===== Information provided
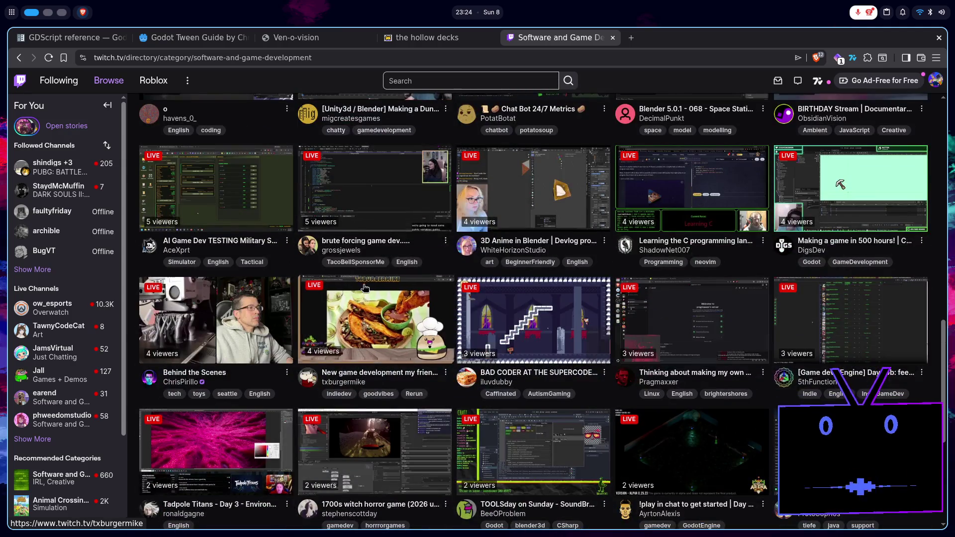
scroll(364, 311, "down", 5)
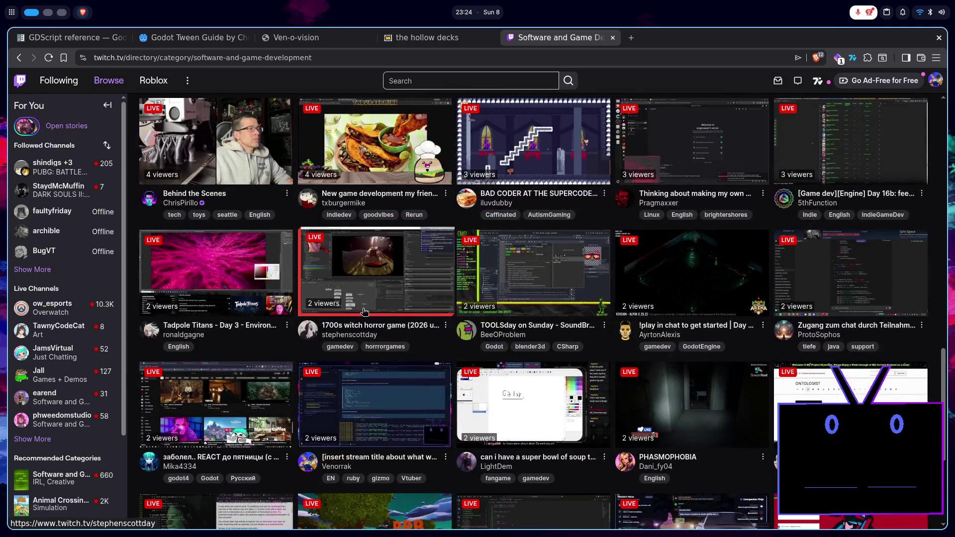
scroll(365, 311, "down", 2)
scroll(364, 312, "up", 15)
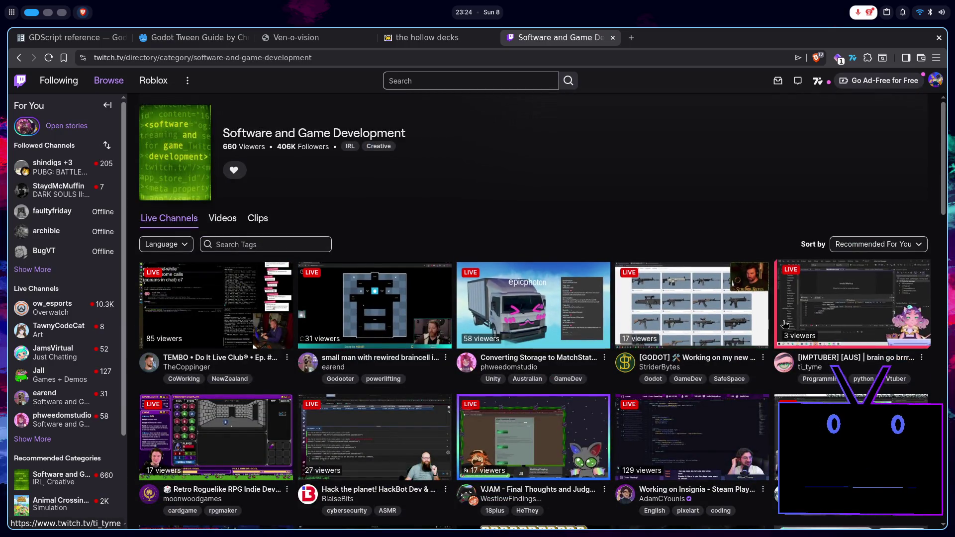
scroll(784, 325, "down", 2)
==========
(Directions for this task) Please output the entire listing above verbatim and omit its images.

(Exercise solution)
scroll(364, 311, "down", 5)
scroll(365, 311, "down", 2)
scroll(364, 312, "up", 15)
scroll(784, 325, "down", 2)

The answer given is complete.